• **What to do**
Look through the lines below and extract any with the word "Page".
BEGIN Given records
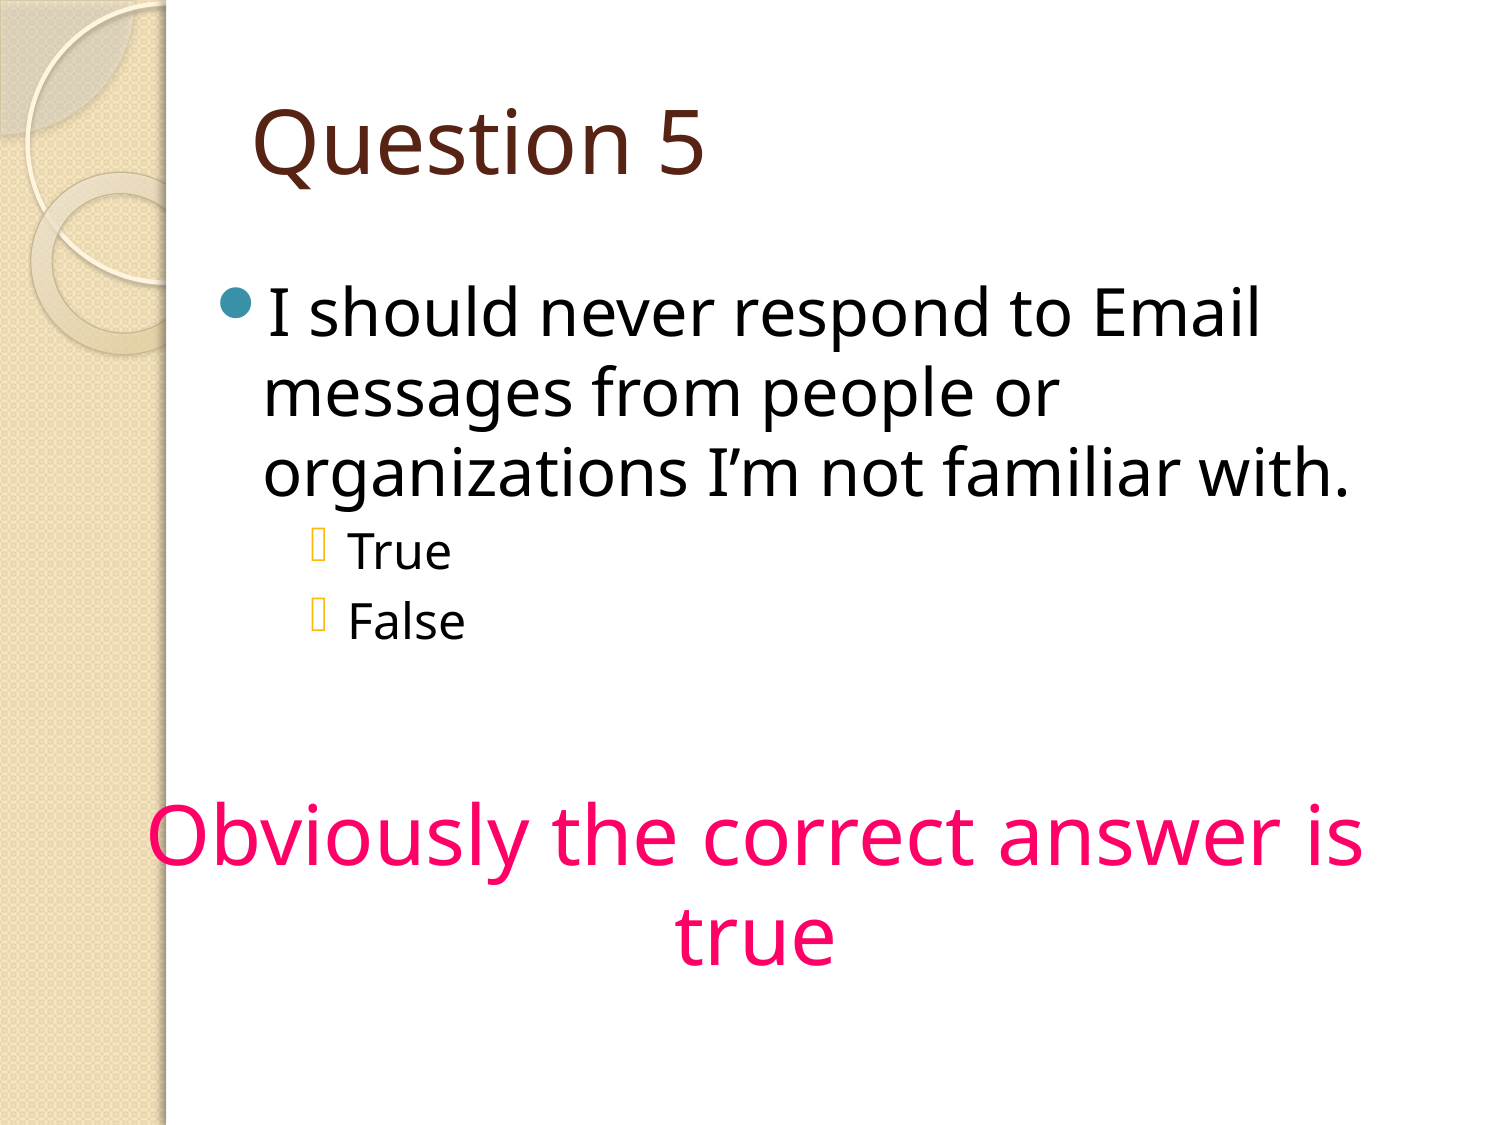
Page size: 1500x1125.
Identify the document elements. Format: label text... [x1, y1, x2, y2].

title Question 5 [235, 45, 1466, 233]
list I should never respond to Email messages from people or organizations I’m not familiar with. True False [187, 262, 1425, 700]
text_box Obviously the correct answer is true [99, 774, 1413, 990]
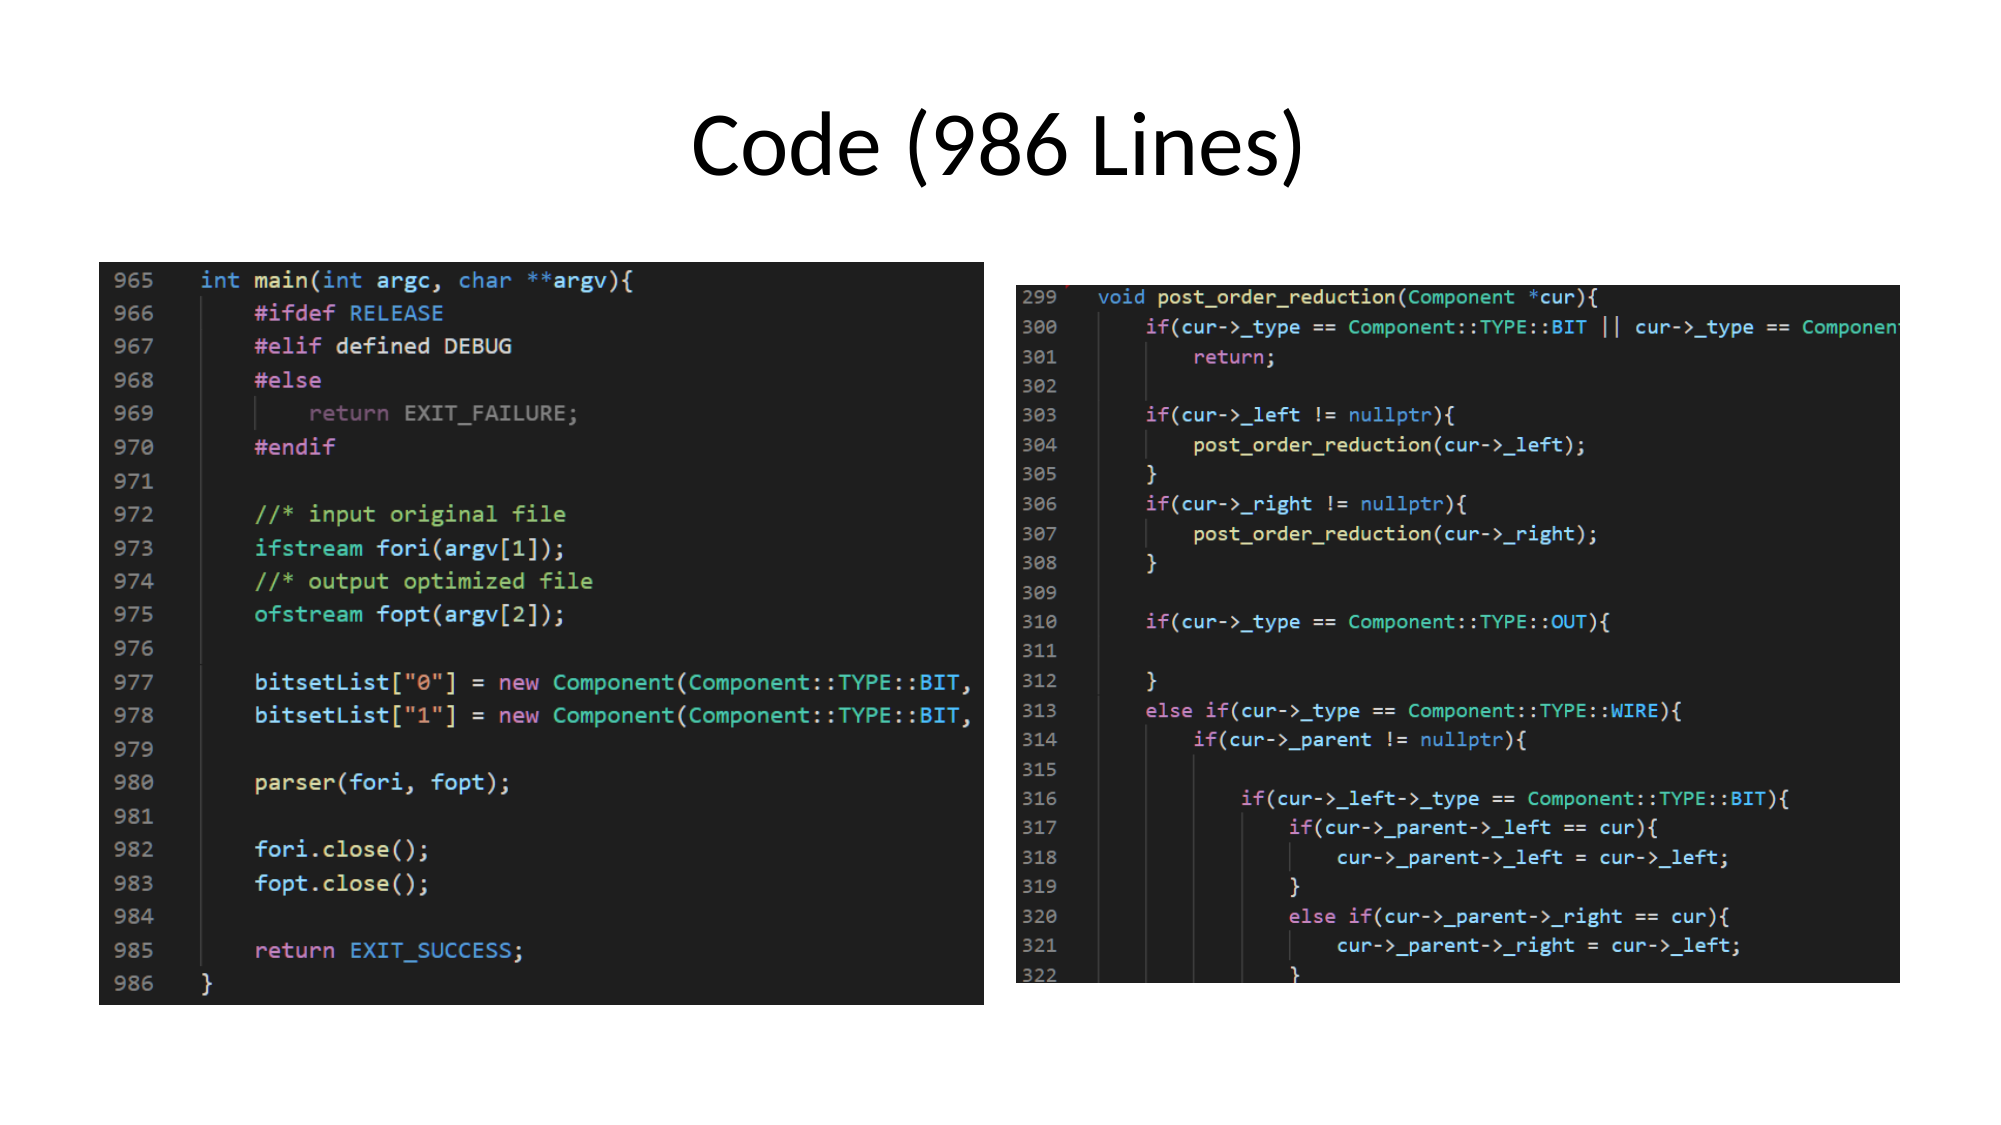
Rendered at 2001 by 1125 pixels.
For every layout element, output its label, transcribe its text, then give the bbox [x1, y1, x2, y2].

title Code (986 Lines) [99, 45, 1900, 233]
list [1016, 284, 1901, 983]
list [99, 262, 984, 1005]
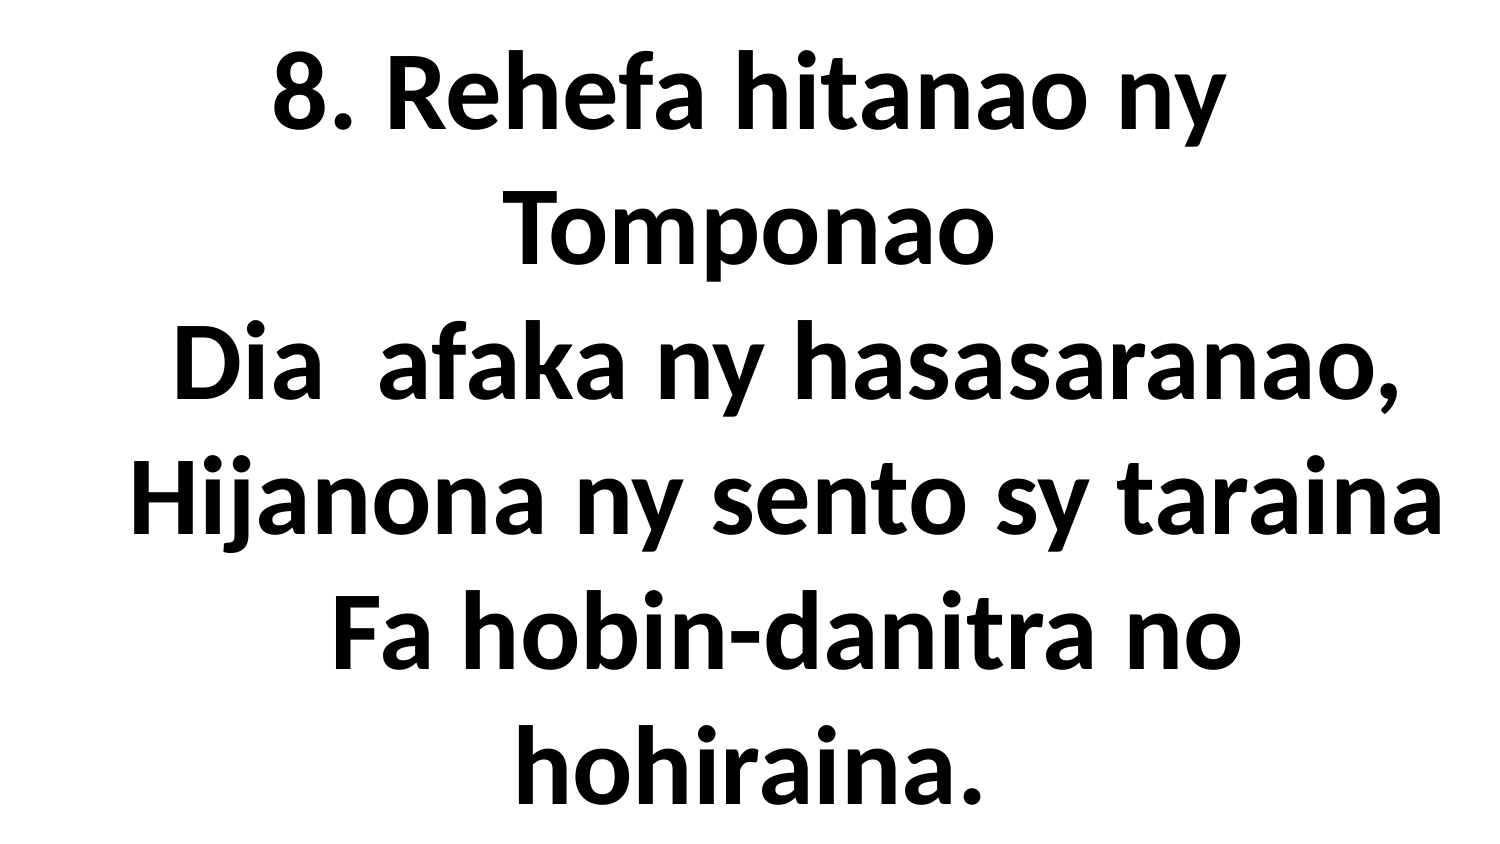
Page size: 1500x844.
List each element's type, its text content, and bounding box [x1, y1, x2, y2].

title 8. Rehefa hitanao ny Tomponao Dia afaka ny hasasaranao, Hijanona ny sento sy taraina Fa hobin-danitra no hohiraina. [0, 0, 1500, 844]
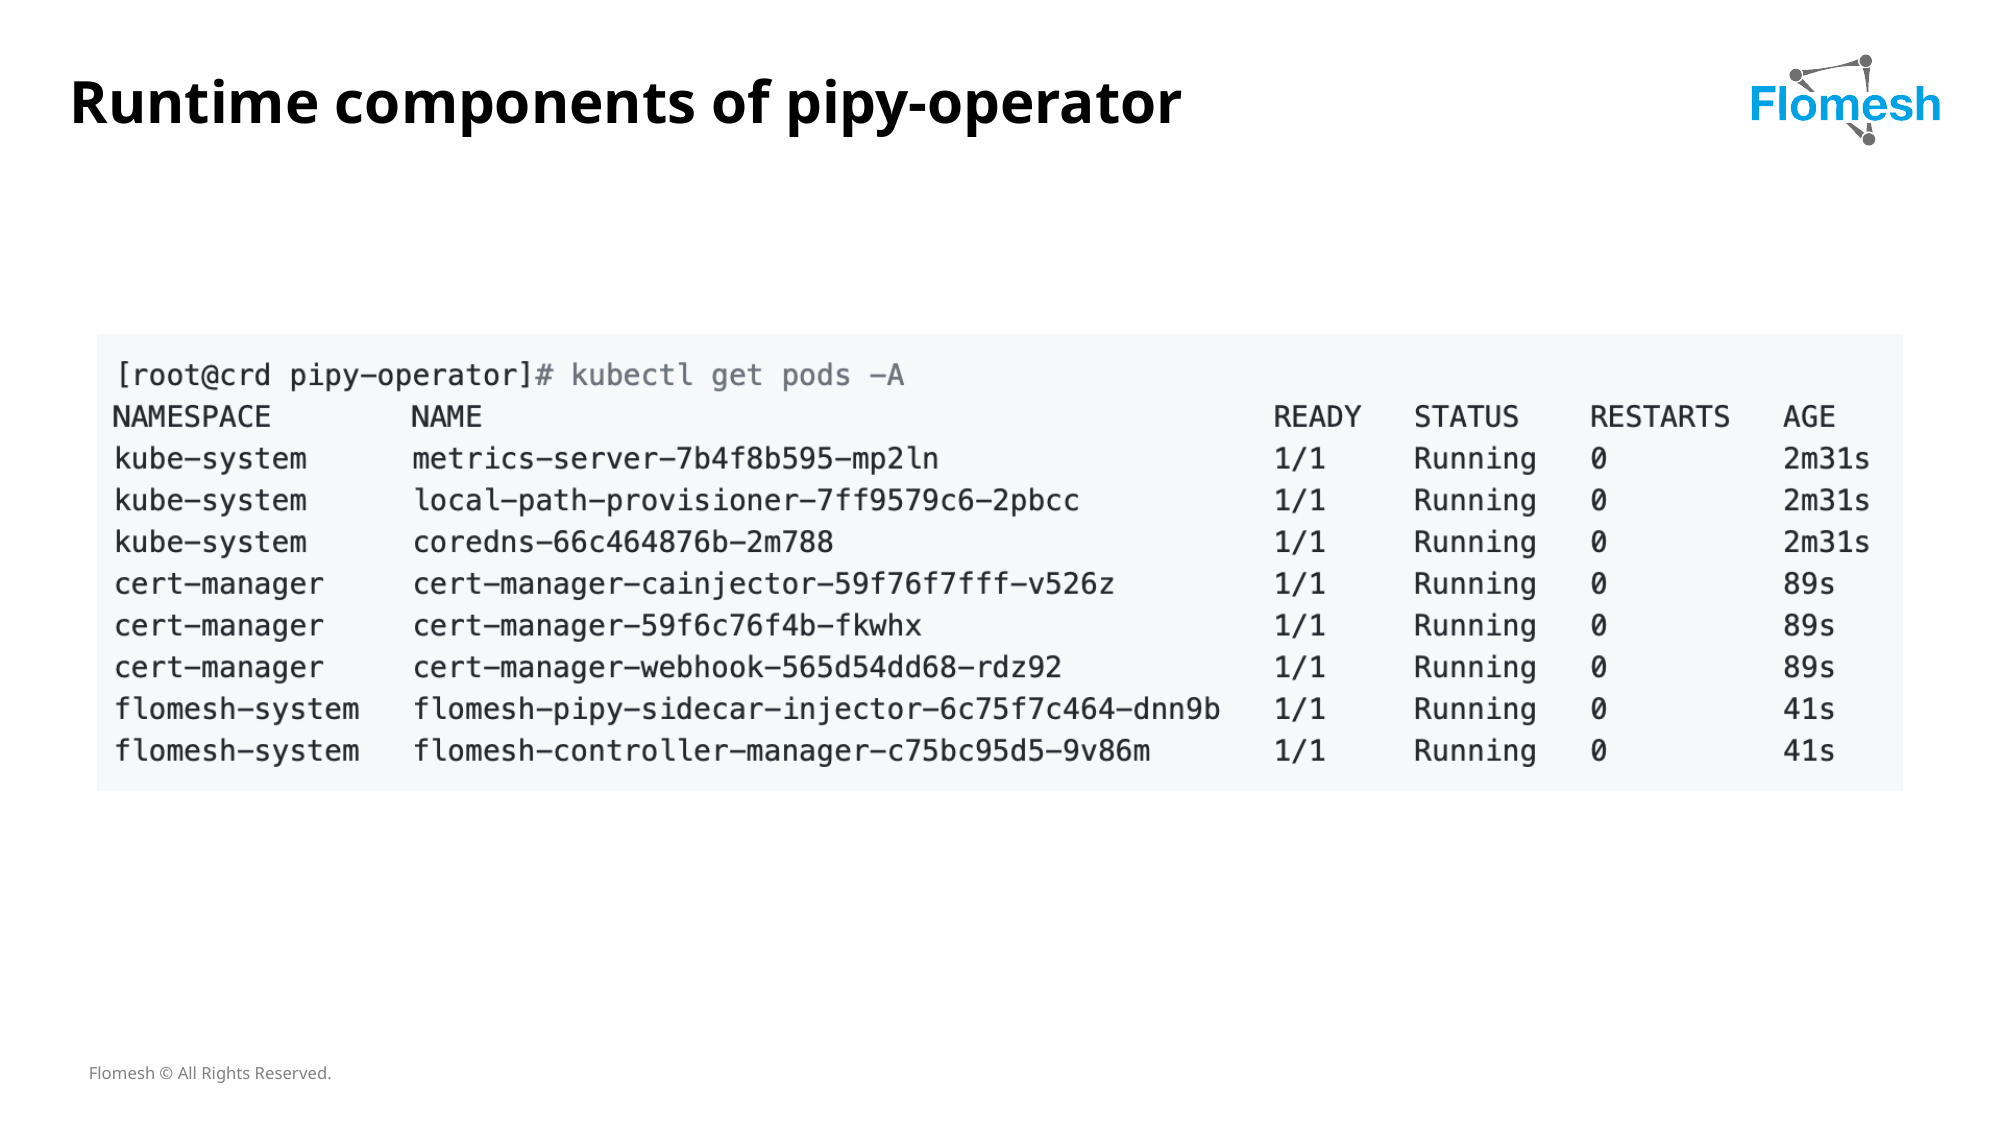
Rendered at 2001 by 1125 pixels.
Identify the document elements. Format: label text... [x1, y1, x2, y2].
END Given records
• **Final answer**
Page size: 1500x1125.
Page size: 1500x844.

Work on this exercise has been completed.